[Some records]
::::

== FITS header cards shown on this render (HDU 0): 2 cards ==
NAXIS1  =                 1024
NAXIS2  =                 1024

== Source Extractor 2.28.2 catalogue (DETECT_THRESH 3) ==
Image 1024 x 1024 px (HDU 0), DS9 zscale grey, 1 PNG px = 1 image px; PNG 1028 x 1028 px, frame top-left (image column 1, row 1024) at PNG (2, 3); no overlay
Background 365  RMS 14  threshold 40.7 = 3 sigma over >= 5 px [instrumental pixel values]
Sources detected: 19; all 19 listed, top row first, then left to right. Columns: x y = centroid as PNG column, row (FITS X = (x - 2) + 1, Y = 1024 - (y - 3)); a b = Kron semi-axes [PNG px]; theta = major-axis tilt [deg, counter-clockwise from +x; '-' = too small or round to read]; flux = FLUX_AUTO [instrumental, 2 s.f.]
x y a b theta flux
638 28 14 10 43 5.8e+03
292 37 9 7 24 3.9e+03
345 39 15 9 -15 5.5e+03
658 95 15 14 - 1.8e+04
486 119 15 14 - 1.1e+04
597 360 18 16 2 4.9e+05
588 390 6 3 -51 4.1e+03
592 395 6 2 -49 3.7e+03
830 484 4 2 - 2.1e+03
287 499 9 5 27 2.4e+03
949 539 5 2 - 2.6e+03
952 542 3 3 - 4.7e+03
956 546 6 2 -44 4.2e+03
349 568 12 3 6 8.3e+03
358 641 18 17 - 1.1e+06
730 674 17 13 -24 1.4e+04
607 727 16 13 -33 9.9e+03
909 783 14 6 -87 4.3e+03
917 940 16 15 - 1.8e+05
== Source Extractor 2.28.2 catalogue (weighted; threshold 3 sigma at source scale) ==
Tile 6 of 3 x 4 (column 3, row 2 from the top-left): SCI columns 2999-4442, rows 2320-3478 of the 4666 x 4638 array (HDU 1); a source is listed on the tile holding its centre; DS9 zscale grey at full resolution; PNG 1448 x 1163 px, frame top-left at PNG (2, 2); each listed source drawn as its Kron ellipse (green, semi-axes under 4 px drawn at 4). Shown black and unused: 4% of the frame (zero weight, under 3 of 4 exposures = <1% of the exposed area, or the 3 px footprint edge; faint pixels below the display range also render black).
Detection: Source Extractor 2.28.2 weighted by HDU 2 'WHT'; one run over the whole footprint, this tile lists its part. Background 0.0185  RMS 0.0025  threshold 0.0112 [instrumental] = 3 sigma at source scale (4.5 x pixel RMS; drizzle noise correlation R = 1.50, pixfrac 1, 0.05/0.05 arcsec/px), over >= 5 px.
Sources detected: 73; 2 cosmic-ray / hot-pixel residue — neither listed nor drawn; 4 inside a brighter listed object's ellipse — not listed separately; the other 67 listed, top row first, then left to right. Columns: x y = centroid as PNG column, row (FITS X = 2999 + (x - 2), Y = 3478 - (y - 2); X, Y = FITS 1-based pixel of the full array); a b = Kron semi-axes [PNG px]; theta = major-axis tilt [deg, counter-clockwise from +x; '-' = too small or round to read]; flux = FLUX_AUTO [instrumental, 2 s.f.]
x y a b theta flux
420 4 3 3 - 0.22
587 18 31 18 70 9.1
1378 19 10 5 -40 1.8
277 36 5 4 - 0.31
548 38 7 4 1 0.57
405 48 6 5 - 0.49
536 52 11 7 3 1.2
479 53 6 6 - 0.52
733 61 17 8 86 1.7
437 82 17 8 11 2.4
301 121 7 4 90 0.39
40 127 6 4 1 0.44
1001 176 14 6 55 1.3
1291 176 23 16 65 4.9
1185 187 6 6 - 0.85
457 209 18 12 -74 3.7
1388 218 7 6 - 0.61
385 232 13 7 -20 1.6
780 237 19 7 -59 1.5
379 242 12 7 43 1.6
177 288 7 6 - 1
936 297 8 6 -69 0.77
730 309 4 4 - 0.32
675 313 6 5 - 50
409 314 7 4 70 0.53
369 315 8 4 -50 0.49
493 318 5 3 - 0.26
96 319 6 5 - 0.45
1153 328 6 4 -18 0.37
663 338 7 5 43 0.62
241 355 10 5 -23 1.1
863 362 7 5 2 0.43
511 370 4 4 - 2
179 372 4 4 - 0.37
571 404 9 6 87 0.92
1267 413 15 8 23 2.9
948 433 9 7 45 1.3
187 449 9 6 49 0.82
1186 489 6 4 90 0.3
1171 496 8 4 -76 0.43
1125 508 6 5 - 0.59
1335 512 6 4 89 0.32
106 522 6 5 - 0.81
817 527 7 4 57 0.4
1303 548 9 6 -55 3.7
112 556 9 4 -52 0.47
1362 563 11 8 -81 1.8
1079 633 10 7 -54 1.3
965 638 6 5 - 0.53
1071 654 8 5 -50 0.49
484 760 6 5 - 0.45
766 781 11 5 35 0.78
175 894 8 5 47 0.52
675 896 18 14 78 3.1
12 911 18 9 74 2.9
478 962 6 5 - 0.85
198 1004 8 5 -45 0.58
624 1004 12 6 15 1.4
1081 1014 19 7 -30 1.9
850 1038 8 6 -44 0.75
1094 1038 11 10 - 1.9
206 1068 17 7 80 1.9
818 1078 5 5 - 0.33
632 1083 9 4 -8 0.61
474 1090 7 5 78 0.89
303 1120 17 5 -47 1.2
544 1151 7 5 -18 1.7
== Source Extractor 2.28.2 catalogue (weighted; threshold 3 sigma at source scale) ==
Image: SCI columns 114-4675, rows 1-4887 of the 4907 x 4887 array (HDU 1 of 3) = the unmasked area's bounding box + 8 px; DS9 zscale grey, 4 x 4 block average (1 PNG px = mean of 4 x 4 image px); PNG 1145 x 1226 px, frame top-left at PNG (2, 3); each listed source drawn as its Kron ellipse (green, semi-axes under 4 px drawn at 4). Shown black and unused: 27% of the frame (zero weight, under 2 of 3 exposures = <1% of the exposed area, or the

::::

- TO DO: Rewrite all the entries above, putting "SExtractor" wherever "Source Extractor" appears and changing nothing else.

- CORRECT OUTPUT:
== FITS header cards shown on this render (HDU 0): 2 cards ==
NAXIS1  =                 1024
NAXIS2  =                 1024

== SExtractor 2.28.2 catalogue (DETECT_THRESH 3) ==
Image 1024 x 1024 px (HDU 0), DS9 zscale grey, 1 PNG px = 1 image px; PNG 1028 x 1028 px, frame top-left (image column 1, row 1024) at PNG (2, 3); no overlay
Background 365  RMS 14  threshold 40.7 = 3 sigma over >= 5 px [instrumental pixel values]
Sources detected: 19; all 19 listed, top row first, then left to right. Columns: x y = centroid as PNG column, row (FITS X = (x - 2) + 1, Y = 1024 - (y - 3)); a b = Kron semi-axes [PNG px]; theta = major-axis tilt [deg, counter-clockwise from +x; '-' = too small or round to read]; flux = FLUX_AUTO [instrumental, 2 s.f.]
x y a b theta flux
638 28 14 10 43 5.8e+03
292 37 9 7 24 3.9e+03
345 39 15 9 -15 5.5e+03
658 95 15 14 - 1.8e+04
486 119 15 14 - 1.1e+04
597 360 18 16 2 4.9e+05
588 390 6 3 -51 4.1e+03
592 395 6 2 -49 3.7e+03
830 484 4 2 - 2.1e+03
287 499 9 5 27 2.4e+03
949 539 5 2 - 2.6e+03
952 542 3 3 - 4.7e+03
956 546 6 2 -44 4.2e+03
349 568 12 3 6 8.3e+03
358 641 18 17 - 1.1e+06
730 674 17 13 -24 1.4e+04
607 727 16 13 -33 9.9e+03
909 783 14 6 -87 4.3e+03
917 940 16 15 - 1.8e+05
== SExtractor 2.28.2 catalogue (weighted; threshold 3 sigma at source scale) ==
Tile 6 of 3 x 4 (column 3, row 2 from the top-left): SCI columns 2999-4442, rows 2320-3478 of the 4666 x 4638 array (HDU 1); a source is listed on the tile holding its centre; DS9 zscale grey at full resolution; PNG 1448 x 1163 px, frame top-left at PNG (2, 2); each listed source drawn as its Kron ellipse (green, semi-axes under 4 px drawn at 4). Shown black and unused: 4% of the frame (zero weight, under 3 of 4 exposures = <1% of the exposed area, or the 3 px footprint edge; faint pixels below the display range also render black).
Detection: SExtractor 2.28.2 weighted by HDU 2 'WHT'; one run over the whole footprint, this tile lists its part. Background 0.0185  RMS 0.0025  threshold 0.0112 [instrumental] = 3 sigma at source scale (4.5 x pixel RMS; drizzle noise correlation R = 1.50, pixfrac 1, 0.05/0.05 arcsec/px), over >= 5 px.
Sources detected: 73; 2 cosmic-ray / hot-pixel residue — neither listed nor drawn; 4 inside a brighter listed object's ellipse — not listed separately; the other 67 listed, top row first, then left to right. Columns: x y = centroid as PNG column, row (FITS X = 2999 + (x - 2), Y = 3478 - (y - 2); X, Y = FITS 1-based pixel of the full array); a b = Kron semi-axes [PNG px]; theta = major-axis tilt [deg, counter-clockwise from +x; '-' = too small or round to read]; flux = FLUX_AUTO [instrumental, 2 s.f.]
x y a b theta flux
420 4 3 3 - 0.22
587 18 31 18 70 9.1
1378 19 10 5 -40 1.8
277 36 5 4 - 0.31
548 38 7 4 1 0.57
405 48 6 5 - 0.49
536 52 11 7 3 1.2
479 53 6 6 - 0.52
733 61 17 8 86 1.7
437 82 17 8 11 2.4
301 121 7 4 90 0.39
40 127 6 4 1 0.44
1001 176 14 6 55 1.3
1291 176 23 16 65 4.9
1185 187 6 6 - 0.85
457 209 18 12 -74 3.7
1388 218 7 6 - 0.61
385 232 13 7 -20 1.6
780 237 19 7 -59 1.5
379 242 12 7 43 1.6
177 288 7 6 - 1
936 297 8 6 -69 0.77
730 309 4 4 - 0.32
675 313 6 5 - 50
409 314 7 4 70 0.53
369 315 8 4 -50 0.49
493 318 5 3 - 0.26
96 319 6 5 - 0.45
1153 328 6 4 -18 0.37
663 338 7 5 43 0.62
241 355 10 5 -23 1.1
863 362 7 5 2 0.43
511 370 4 4 - 2
179 372 4 4 - 0.37
571 404 9 6 87 0.92
1267 413 15 8 23 2.9
948 433 9 7 45 1.3
187 449 9 6 49 0.82
1186 489 6 4 90 0.3
1171 496 8 4 -76 0.43
1125 508 6 5 - 0.59
1335 512 6 4 89 0.32
106 522 6 5 - 0.81
817 527 7 4 57 0.4
1303 548 9 6 -55 3.7
112 556 9 4 -52 0.47
1362 563 11 8 -81 1.8
1079 633 10 7 -54 1.3
965 638 6 5 - 0.53
1071 654 8 5 -50 0.49
484 760 6 5 - 0.45
766 781 11 5 35 0.78
175 894 8 5 47 0.52
675 896 18 14 78 3.1
12 911 18 9 74 2.9
478 962 6 5 - 0.85
198 1004 8 5 -45 0.58
624 1004 12 6 15 1.4
1081 1014 19 7 -30 1.9
850 1038 8 6 -44 0.75
1094 1038 11 10 - 1.9
206 1068 17 7 80 1.9
818 1078 5 5 - 0.33
632 1083 9 4 -8 0.61
474 1090 7 5 78 0.89
303 1120 17 5 -47 1.2
544 1151 7 5 -18 1.7
== SExtractor 2.28.2 catalogue (weighted; threshold 3 sigma at source scale) ==
Image: SCI columns 114-4675, rows 1-4887 of the 4907 x 4887 array (HDU 1 of 3) = the unmasked area's bounding box + 8 px; DS9 zscale grey, 4 x 4 block average (1 PNG px = mean of 4 x 4 image px); PNG 1145 x 1226 px, frame top-left at PNG (2, 3); each listed source drawn as its Kron ellipse (green, semi-axes under 4 px drawn at 4). Shown black and unused: 27% of the frame (zero weight, under 2 of 3 exposures = <1% of the exposed area, or the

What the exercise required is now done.